A further slowdown of retail growth is expected in 2016, in line with slower economic growth and private consumption. However, gross margins in the consumer durables sector range from 20%-30%, and are expected to remain stable over the coming six months.
Some larger domestic players remain in the leading position, due to wide product portfolios in both major and small appliances, extensive distribution networks across the country, high penetration in lower tier cities and rural areas, and well-known brand reputation among local consumers. Price competition is high, especially between online and offline retail channels.
While larger retailers benefit from stable financing channels, smaller, local-focused businesses face more challenges, with many relying on non-official lending channels, even ‘shadow banking’. Many online retailers finance themselves via venture capital or private equity. Those businesses try to take advantage of a low-price strategy in order to grow quickly, and with it to attract additional investment.
On average, payments in the consumer durables retail industry take 60 days, and we expect payment delays to increase in the coming months. The consumer durables retail sector’s default/insolvency rate is relatively low compared to other Chinese industries, and we do not expect this to change. However, we need to closely monitor private-owned consumer durables retailers whose gearing is above 50%, given the concern about potential failure of loan renewal.

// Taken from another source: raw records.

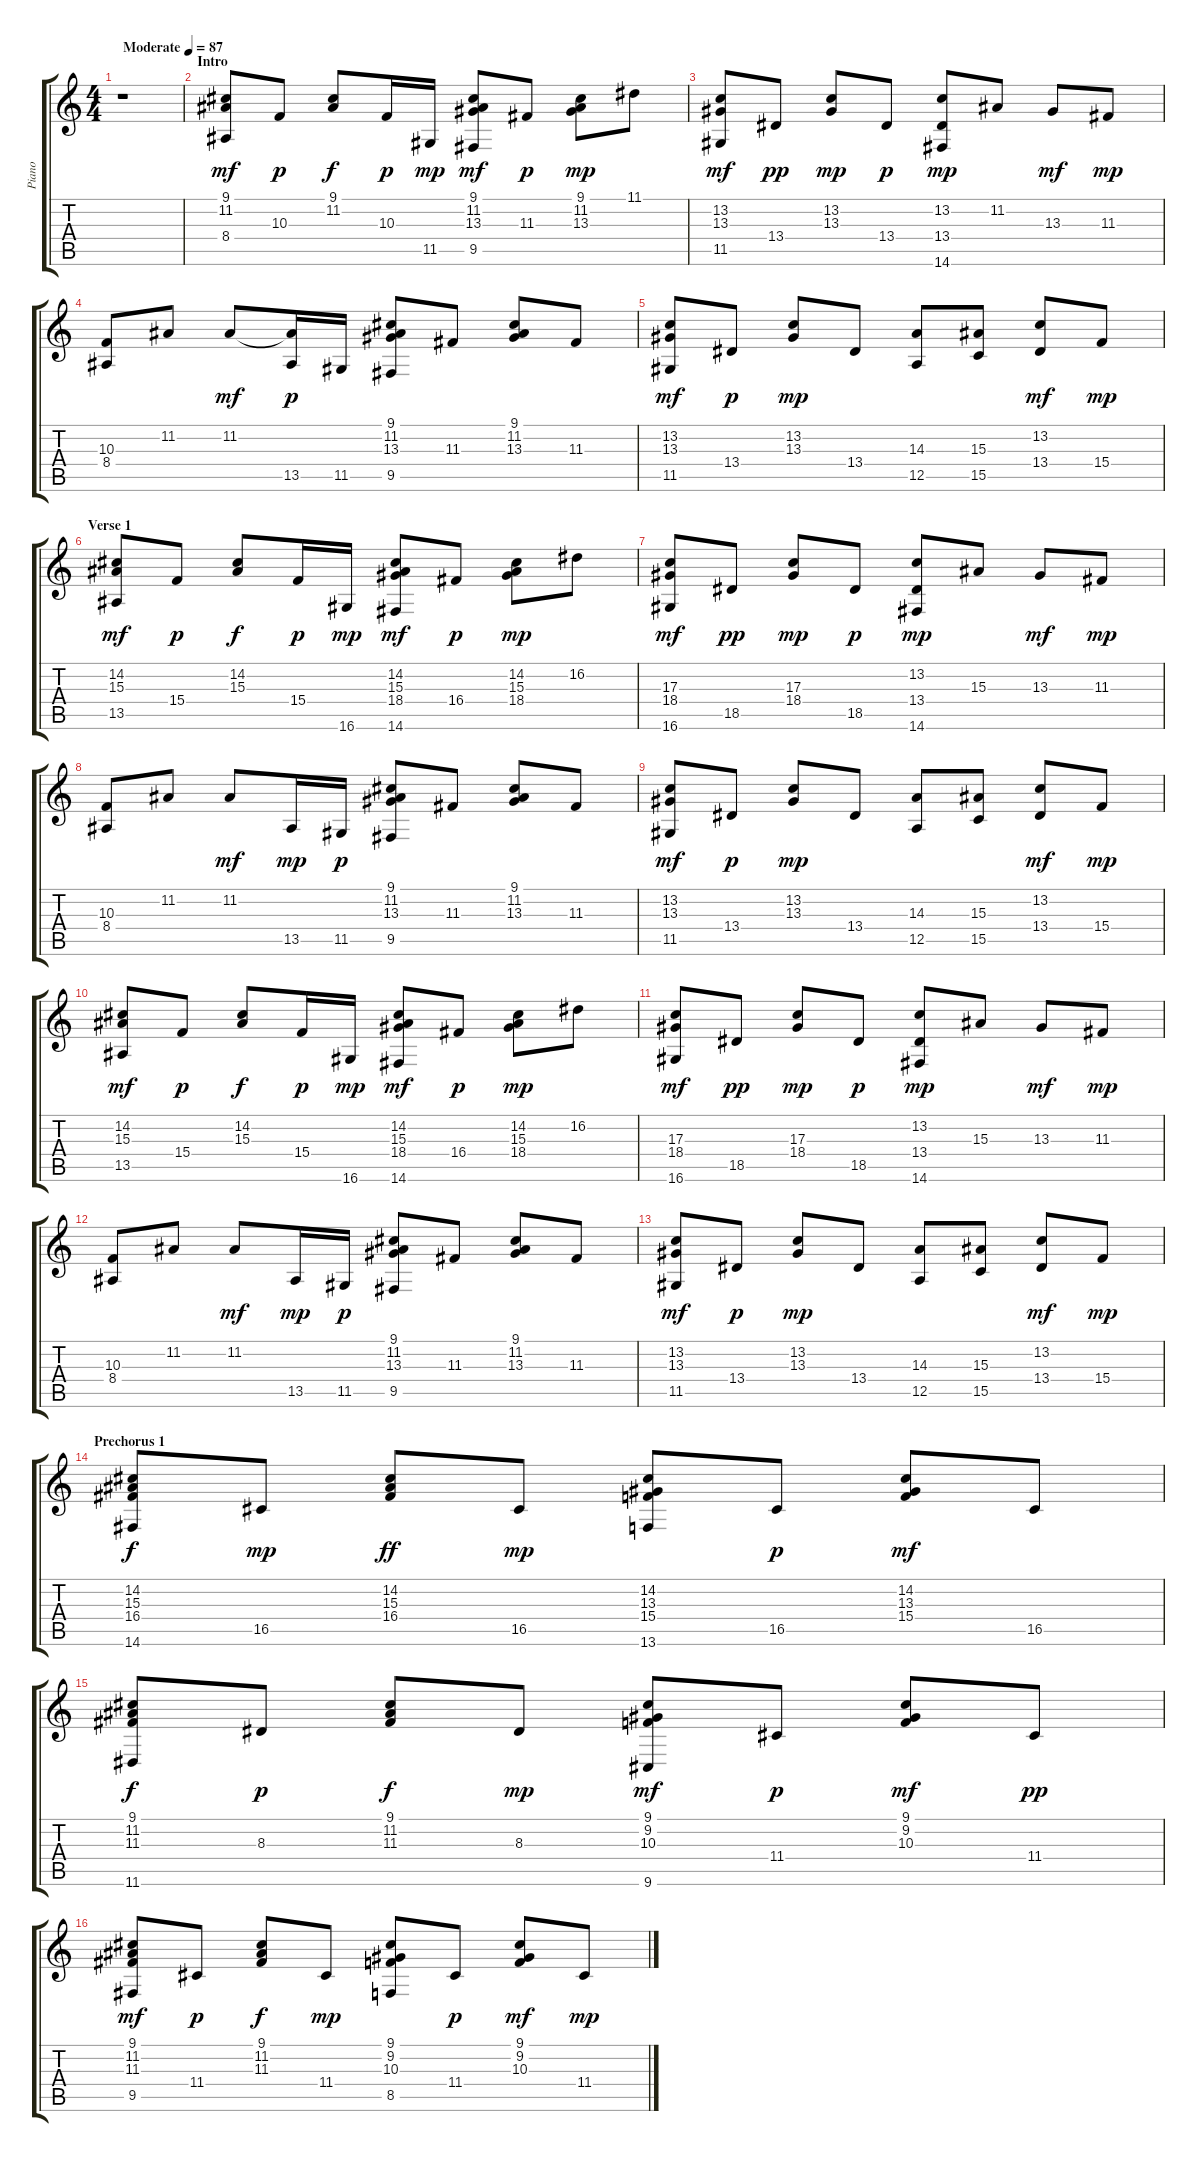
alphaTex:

\track ("Piano" "Piano") {instrument electricgrandpiano}
\staff {score tabs}
\tuning (E4 B3 G3 D3 A2 E2) {hide}
\ts (4 4)
\tempo (87 "Moderate")
\clef g2
\ks c
r.1{dy mf instrument electricgrandpiano} |
\section ("" "Intro")
(9.1 11.2 8.4).8 10.3.8{dy p} (9.1 11.2).8{dy f} 10.3.16{dy p} 11.5.16{dy mp} (9.1 11.2 13.3 9.5).8{dy mf} 11.3.8{dy p} (9.1 11.2 13.3).8{dy mp} 11.1.8 |
(13.2 13.3 11.5).8{dy mf} 13.4.8{dy pp} (13.2 13.3).8{dy mp} 13.4.8{dy p} (13.2 13.4 14.6).8{dy mp} 11.2.8 13.3.8{dy mf} 11.3.8{dy mp} |
(10.3 8.4).8 11.2.8 11.2.8{dy mf} (11.2{t} 13.5).16{dy p} 11.5.16 (9.1 11.2 13.3 9.5).8 11.3.8 (9.1 11.2 13.3).8 11.3.8 |
(13.2 13.3 11.5).8{dy mf} 13.4.8{dy p} (13.2 13.3).8{dy mp} 13.4.8 (14.3 12.5).8 (15.3 15.5).8 (13.2 13.4).8{dy mf} 15.4.8{dy mp} |
\section ("" "Verse 1")
(14.2 15.3 13.5).8{dy mf} 15.4.8{dy p} (14.2 15.3).8{dy f} 15.4.16{dy p} 16.6.16{dy mp} (14.2 15.3 18.4 14.6).8{dy mf} 16.4.8{dy p} (14.2 15.3 18.4).8{dy mp} 16.2.8 |
(17.3 18.4 16.6).8{dy mf} 18.5.8{dy pp} (17.3 18.4).8{dy mp} 18.5.8{dy p} (13.2 13.4 14.6).8{dy mp} 15.3.8 13.3.8{dy mf} 11.3.8{dy mp} |
(10.3 8.4).8 11.2.8 11.2.8{dy mf} 13.5.16{dy mp} 11.5.16{dy p} (9.1 11.2 13.3 9.5).8 11.3.8 (9.1 11.2 13.3).8 11.3.8 |
(13.2 13.3 11.5).8{dy mf} 13.4.8{dy p} (13.2 13.3).8{dy mp} 13.4.8 (14.3 12.5).8 (15.3 15.5).8 (13.2 13.4).8{dy mf} 15.4.8{dy mp} |
(14.2 15.3 13.5).8{dy mf} 15.4.8{dy p} (14.2 15.3).8{dy f} 15.4.16{dy p} 16.6.16{dy mp} (14.2 15.3 18.4 14.6).8{dy mf} 16.4.8{dy p} (14.2 15.3 18.4).8{dy mp} 16.2.8 |
(17.3 18.4 16.6).8{dy mf} 18.5.8{dy pp} (17.3 18.4).8{dy mp} 18.5.8{dy p} (13.2 13.4 14.6).8{dy mp} 15.3.8 13.3.8{dy mf} 11.3.8{dy mp} |
(10.3 8.4).8 11.2.8 11.2.8{dy mf} 13.5.16{dy mp} 11.5.16{dy p} (9.1 11.2 13.3 9.5).8 11.3.8 (9.1 11.2 13.3).8 11.3.8 |
(13.2 13.3 11.5).8{dy mf} 13.4.8{dy p} (13.2 13.3).8{dy mp} 13.4.8 (14.3 12.5).8 (15.3 15.5).8 (13.2 13.4).8{dy mf} 15.4.8{dy mp} |
\section ("" "Prechorus 1")
(14.2 15.3 16.4 14.6).8{dy f} 16.5.8{dy mp} (14.2 15.3 16.4).8{dy ff} 16.5.8{dy mp} (14.2 13.3 15.4 13.6).8 16.5.8{dy p} (14.2 13.3 15.4).8{dy mf} 16.5.8 |
(9.1 11.2 11.3 11.6).8{dy f} 8.3.8{dy p} (9.1 11.2 11.3).8{dy f} 8.3.8{dy mp} (9.1 9.2 10.3 9.6).8{dy mf} 11.4.8{dy p} (9.1 9.2 10.3).8{dy mf} 11.4.8{dy pp} |
(9.1 11.2 11.3 9.5).8{dy mf} 11.4.8{dy p} (9.1 11.2 11.3).8{dy f} 11.4.8{dy mp} (9.1 9.2 10.3 8.5).8 11.4.8{dy p} (9.1 9.2 10.3).8{dy mf} 11.4.8{dy mp}
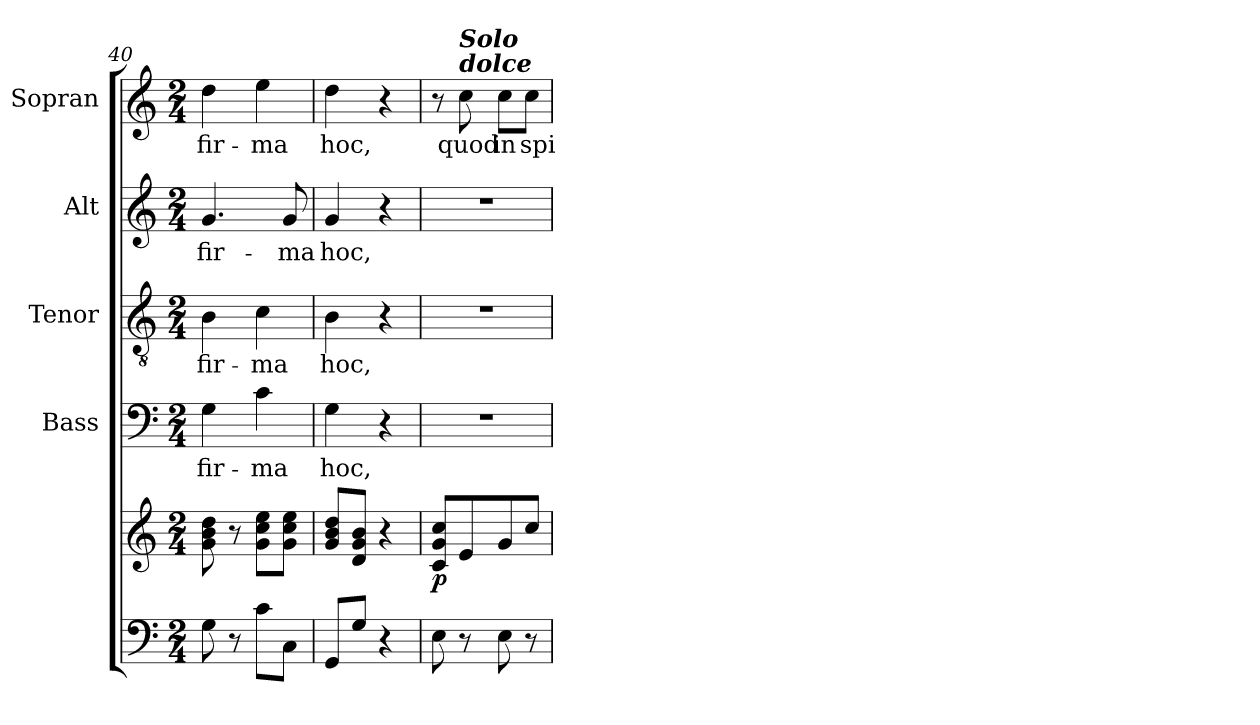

As e-commerce continues its rapid development in China, we also need to monitor those businesses with small-scale sales and equity but large investment in their online platforms. This could lead to significant funding pressure and, in the worst cases, to insolvency if no timely and effective action is taken.
Our underwriting stance remains generally open for the household appliances segment, as we expect sales to increase further, mainly driven by replacement demand and product upgrades. With technological upgrades to consumer appliances, products are increasingly equipped with advanced functions and therefore commanding higher prices, which will underpin value growth in coming years. While being neutral in the furniture segment, we are restrictive in the textile retail subsector due to overcapacity.